Second, exposure measurement imprecision and potential misclassification should be acknowledged. Pillow height was self-reported rather than objectively measured, introducing recall/precision bias and potential nondifferential misclassification that could attenuate or distort associations. We did not standardize pillow materials or neck/cranio‑cervical angle, and musculoskeletal tolerance to different heights was not assessed.
Third, potential unmeasured confounding cannot be entirely excluded. While we controlled for major confounders including cervical spondylosis severity, sleep position preferences, medication use, and socioeconomic factors, residual confounding by sleep disorders (particularly undiagnosed sleep apnea), psychological factors, or unmeasured lifestyle variables may persist. The cross-sectional design also limits causal inference, as reverse causality (LPR symptoms influencing pillow choice) remains possible.

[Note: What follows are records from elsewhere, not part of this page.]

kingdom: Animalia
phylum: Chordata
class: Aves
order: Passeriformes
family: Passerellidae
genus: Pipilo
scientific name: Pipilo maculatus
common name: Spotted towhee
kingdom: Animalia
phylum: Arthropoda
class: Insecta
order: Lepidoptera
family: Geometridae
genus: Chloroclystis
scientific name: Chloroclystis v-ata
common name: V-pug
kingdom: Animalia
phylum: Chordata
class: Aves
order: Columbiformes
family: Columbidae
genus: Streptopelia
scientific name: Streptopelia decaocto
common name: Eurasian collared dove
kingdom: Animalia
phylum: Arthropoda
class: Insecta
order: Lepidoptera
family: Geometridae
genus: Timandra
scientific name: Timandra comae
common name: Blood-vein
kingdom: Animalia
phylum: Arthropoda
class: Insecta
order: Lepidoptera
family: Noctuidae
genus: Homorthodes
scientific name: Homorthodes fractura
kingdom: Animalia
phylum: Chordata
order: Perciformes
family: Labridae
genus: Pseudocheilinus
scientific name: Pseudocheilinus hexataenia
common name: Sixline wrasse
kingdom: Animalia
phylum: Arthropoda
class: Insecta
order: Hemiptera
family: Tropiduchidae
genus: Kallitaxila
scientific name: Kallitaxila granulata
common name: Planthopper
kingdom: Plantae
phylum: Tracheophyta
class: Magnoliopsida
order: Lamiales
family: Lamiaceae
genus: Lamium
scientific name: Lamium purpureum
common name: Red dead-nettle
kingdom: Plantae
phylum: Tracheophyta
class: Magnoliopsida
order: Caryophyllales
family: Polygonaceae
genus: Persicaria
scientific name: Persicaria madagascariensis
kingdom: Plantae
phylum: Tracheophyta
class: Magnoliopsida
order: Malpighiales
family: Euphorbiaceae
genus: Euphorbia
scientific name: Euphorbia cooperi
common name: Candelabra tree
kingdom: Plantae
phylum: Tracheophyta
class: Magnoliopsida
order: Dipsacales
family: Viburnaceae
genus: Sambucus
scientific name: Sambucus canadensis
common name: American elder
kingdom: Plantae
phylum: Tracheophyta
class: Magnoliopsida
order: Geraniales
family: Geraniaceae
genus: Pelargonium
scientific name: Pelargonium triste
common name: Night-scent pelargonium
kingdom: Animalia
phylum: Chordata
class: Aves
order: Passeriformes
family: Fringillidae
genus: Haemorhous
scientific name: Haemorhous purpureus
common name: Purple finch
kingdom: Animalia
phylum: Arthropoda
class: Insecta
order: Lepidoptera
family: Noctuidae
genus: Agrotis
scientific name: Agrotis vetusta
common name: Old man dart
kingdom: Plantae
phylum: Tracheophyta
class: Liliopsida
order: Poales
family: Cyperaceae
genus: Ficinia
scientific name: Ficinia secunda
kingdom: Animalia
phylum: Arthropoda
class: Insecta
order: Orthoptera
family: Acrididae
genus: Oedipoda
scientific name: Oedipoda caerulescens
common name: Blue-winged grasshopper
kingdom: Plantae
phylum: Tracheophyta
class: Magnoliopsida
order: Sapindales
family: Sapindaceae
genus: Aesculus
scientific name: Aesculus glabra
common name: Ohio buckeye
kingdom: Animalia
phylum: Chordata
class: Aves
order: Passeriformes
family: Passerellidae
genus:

Fourth, the contradiction with established clinical recommendations requires cautious interpretation. Our findings may represent a population-specific phenomenon or reflect complex interactions between multiple factors not fully captured in our analysis. The mechanism we propose requires validation through prospective physiological studies.
Fifth, external validation is lacking. While internal validation through bootstrap resampling showed good model stability, performance in different populations remains unknown. The nomogram’s clinical utility requires prospective validation and comparison with existing risk assessment tools.
Finally, the relatively modest sample size may limit detection of important subgroup differences or rare risk factors. Future studies should employ larger, multicenter designs with standardized protocols to confirm these findings and explore population-specific variations.